C#: String comparison guidelines and common usage
The recommendation for string comparison has been updated for Whidbey (Visual Studio 2005) and there is an excellent MSDN article on this. One of the highlights is the introduction of the clear cut enumeration that can be passed into most string comparison methods to indicate the kind of comparison you are trying to make.
[Serializable][ComVisible(true)]public enum StringComparison{ CurrentCulture = 0, CurrentCultureIgnoreCase = 1, InvariantCulture = 2, InvariantCultureIgnoreCase = 3, Ordinal = 4, OrdinalIgnoreCase = 5,}
The recommendation also states that for culture-agnostic comparisons use the Ordinal and OrdinalIgnoreCase comparisons. These are fast and also safe. They rely on byte matching and are excellent options for matching strings for internal (non-UI) processing.
string.Compare(str1, str2, StringComparison.Ordinal);
With the introduction of the guidelines, developers have become defensive and have started looking for all code that compare string and re-coding them to meet the guidelines. Let's take a look at the most common culture-agnostic string matching used in code and see if they are safe.

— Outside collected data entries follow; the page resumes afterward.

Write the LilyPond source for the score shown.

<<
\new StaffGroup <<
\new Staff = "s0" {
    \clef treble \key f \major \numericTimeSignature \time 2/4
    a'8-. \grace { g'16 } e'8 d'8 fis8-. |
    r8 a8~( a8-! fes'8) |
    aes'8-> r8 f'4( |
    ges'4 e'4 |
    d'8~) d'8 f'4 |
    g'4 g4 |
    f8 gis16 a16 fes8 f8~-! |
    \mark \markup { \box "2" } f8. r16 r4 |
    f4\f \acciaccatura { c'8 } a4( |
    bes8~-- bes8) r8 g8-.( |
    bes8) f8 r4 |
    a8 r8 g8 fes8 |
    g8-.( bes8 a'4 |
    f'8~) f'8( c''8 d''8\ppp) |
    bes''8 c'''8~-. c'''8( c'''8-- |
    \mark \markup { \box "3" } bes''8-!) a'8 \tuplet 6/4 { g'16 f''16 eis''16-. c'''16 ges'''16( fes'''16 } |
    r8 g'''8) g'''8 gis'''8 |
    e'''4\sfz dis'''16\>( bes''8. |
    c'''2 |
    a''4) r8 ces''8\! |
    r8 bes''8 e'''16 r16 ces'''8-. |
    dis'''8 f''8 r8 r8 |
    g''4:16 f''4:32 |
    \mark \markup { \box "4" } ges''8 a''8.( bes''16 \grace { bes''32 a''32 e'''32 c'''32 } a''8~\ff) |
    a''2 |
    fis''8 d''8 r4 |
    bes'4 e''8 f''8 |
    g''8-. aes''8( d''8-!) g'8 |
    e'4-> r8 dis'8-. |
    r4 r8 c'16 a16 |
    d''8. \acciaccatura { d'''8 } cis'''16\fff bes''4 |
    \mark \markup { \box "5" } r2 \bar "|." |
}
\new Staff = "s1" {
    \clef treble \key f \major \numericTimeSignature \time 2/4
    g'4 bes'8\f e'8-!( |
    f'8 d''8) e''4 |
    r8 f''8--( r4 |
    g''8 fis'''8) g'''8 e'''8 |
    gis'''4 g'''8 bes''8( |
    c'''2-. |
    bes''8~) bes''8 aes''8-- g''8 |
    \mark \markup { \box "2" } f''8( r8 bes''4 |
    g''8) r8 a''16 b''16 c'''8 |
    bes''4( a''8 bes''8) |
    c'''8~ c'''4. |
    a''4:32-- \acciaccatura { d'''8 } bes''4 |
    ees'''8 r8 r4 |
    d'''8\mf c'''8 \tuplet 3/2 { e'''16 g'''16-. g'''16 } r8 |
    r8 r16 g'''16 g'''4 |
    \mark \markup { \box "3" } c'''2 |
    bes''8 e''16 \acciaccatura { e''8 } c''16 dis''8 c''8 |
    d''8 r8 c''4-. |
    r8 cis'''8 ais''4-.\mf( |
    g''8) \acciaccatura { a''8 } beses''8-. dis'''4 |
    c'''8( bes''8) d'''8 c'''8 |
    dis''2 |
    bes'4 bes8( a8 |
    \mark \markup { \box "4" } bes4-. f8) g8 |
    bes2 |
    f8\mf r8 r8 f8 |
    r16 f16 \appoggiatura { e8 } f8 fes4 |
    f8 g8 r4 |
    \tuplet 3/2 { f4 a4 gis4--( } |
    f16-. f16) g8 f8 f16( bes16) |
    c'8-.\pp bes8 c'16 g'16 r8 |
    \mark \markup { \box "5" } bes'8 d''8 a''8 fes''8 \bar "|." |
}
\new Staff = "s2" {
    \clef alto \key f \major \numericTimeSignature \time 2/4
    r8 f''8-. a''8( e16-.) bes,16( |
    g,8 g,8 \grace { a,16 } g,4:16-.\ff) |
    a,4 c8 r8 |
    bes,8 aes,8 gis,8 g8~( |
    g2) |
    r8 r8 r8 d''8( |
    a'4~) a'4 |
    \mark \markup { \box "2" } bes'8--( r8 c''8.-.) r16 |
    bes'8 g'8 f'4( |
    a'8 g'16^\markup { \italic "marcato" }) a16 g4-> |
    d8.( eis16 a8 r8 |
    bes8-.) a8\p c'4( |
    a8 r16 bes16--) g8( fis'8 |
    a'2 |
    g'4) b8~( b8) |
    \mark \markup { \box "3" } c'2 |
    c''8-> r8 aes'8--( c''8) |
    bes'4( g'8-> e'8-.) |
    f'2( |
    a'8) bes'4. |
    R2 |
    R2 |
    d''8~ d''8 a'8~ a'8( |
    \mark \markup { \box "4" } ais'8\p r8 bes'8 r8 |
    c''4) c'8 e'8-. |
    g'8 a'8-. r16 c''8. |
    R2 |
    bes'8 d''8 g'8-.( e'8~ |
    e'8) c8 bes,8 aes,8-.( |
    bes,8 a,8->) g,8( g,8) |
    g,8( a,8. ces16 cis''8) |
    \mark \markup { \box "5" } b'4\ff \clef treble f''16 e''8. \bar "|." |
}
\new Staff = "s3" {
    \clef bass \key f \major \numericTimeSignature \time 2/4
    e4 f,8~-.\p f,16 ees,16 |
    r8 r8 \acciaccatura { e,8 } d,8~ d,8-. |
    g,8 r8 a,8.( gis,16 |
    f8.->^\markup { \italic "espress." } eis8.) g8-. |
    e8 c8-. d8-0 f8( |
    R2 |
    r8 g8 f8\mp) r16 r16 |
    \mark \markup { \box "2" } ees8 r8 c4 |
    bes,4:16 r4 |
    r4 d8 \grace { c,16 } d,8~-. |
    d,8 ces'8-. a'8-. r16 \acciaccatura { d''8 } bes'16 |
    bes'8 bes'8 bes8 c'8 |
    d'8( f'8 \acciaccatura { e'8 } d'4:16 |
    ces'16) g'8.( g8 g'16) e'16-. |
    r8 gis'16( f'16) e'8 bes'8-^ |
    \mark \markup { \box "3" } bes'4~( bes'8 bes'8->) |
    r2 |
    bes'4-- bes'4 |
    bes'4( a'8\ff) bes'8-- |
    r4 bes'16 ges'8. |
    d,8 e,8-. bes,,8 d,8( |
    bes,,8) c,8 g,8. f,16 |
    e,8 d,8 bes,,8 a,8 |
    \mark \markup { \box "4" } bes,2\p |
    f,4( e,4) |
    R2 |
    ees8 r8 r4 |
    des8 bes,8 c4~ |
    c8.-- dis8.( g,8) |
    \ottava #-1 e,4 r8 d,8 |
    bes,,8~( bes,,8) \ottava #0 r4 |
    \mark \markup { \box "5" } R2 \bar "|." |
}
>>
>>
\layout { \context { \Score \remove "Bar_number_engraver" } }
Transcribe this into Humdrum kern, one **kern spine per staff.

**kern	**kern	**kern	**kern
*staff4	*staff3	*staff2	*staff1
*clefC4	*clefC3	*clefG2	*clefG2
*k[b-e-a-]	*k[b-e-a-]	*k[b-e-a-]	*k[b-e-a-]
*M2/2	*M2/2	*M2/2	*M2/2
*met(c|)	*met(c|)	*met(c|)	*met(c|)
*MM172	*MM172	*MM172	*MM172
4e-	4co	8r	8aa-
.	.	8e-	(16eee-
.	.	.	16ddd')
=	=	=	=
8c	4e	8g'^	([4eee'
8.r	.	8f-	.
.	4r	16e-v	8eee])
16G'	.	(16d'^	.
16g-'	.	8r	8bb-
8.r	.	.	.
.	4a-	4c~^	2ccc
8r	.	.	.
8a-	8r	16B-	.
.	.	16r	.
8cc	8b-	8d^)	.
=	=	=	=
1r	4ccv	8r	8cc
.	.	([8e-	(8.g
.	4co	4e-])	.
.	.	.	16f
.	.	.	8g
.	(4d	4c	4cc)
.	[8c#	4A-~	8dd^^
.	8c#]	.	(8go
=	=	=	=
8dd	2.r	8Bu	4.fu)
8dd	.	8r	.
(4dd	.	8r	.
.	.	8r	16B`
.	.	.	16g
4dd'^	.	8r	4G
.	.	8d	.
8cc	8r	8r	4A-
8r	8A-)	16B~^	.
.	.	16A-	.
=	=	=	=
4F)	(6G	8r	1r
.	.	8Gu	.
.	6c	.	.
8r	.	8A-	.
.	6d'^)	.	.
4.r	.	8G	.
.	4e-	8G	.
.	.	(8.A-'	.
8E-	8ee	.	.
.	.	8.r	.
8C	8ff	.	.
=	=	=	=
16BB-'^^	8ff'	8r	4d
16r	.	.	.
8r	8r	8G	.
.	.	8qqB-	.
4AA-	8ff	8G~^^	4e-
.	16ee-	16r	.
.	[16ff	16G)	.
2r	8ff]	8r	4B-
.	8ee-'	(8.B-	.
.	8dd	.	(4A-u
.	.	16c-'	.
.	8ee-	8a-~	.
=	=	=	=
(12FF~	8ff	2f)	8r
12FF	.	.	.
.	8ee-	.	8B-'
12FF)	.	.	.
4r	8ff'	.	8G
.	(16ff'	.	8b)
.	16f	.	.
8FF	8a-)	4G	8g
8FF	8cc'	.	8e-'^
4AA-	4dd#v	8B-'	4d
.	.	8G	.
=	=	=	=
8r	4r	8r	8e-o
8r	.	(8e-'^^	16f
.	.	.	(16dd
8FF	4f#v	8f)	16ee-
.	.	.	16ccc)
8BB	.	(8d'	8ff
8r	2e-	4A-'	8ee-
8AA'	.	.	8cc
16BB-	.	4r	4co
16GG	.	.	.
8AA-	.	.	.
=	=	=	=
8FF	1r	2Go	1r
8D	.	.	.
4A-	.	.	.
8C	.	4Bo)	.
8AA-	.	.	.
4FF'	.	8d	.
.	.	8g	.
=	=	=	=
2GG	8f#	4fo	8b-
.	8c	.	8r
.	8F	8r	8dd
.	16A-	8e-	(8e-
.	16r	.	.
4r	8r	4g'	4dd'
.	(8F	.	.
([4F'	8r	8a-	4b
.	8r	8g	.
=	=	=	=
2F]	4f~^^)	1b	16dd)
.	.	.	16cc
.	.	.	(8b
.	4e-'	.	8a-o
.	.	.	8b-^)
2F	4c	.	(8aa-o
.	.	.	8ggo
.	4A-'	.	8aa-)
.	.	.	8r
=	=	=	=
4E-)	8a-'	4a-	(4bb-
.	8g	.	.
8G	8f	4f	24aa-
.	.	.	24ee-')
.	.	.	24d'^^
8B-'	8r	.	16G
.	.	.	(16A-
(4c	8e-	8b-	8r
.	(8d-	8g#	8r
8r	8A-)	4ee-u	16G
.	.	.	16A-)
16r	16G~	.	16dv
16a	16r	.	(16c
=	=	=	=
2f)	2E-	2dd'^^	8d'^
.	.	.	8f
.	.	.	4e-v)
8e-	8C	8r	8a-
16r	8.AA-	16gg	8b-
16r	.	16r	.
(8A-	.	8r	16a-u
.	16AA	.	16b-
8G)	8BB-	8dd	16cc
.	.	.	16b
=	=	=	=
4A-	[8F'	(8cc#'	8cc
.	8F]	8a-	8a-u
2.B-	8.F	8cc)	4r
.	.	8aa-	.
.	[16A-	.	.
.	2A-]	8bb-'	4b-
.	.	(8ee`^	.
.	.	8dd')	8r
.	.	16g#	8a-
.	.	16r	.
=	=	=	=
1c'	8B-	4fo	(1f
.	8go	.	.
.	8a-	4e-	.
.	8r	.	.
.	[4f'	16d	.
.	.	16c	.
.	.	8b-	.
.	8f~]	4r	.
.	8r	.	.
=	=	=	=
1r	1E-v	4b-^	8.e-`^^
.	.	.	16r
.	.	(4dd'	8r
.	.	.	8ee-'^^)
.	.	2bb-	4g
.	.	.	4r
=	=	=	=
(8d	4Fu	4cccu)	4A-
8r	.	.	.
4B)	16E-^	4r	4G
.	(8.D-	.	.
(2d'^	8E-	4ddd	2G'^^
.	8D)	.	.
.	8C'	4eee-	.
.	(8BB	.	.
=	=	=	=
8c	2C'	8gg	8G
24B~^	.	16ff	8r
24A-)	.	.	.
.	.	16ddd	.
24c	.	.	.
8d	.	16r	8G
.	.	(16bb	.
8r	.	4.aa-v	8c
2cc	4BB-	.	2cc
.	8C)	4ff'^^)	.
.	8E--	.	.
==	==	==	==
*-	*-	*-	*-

string.Equals(string1, string2)
Default interpretation for equals is Ordinal so using this is fine. In case of using any other type of comparison use in the lines of
string.Equals(string1, string2, StringComparison.OrdinalIgnoreCase);
string1 == string2
In accordance to the class library design guidelines the == operator for string is overloaded and the implementation is same as for string.Equals. So this is equivalent of calling string.Equals(string1, string2, StringComparison.Ordinal) which is also fine.
switch(string1)
For small sized switch blocks of the form
string myStr = "Abhinaba";// ...switch (myStr){ case "Abhinaba": Console.WriteLine("switch match"); break; default: Console.WriteLine("switch did not match"); break;}
the code is compiled into
if ((myStr!= null) && (myStr == "Abhinaba")){ Console.WriteLine("switch match");}else{ Console.WriteLine("switch did not match");}
So this is also fine and the comparison will be a string.Equals( strA, strB, StringComparison.Ordinal) comparison.
However, if the switch block is larger then things get complicated. A dictionary is created and lookup happens through Dictionary.TryGetValue with the string as the key. Lookup happens using code similar to
int num1 = this.comparer.GetHashCode(key) & 0x7fffffff;for (int num2 = this.buckets[num1 % this.buckets.Length]; num2 >= 0; num2 = this.entries[num2].next){ if ((this.entries[num2].hashCode == num1) && this.comparer.Equals(this.entries[num2].key, key)) { return num2; }}
A quick look and a bit of poking around with reflector indicates that the result will ultimately be the same as string.Equals( strA, strB, StringComparison.Ordinal).
InvariantCulture
As the guideline suggests replace all InvariantCulture usage with either Ordinal or OrdinalIgnoreCase
Be on the Safe Side
The above discussion was mainly to figure out what to make out of common string comparison statements in existing code. Going forward I think its best to be defensive and clear in code and explicitly call the comparison methods and pass the correct StringComparison enumeration constant.
Comments
- Anonymous
April 12, 2007
Hello. Great article on the StringComparison. Do you have any recommendations on how this can be implemented in C# 1.1? - Anonymous
June 27, 2007
So whats the recommendation if we want to use switch and case in-sensitive comparison?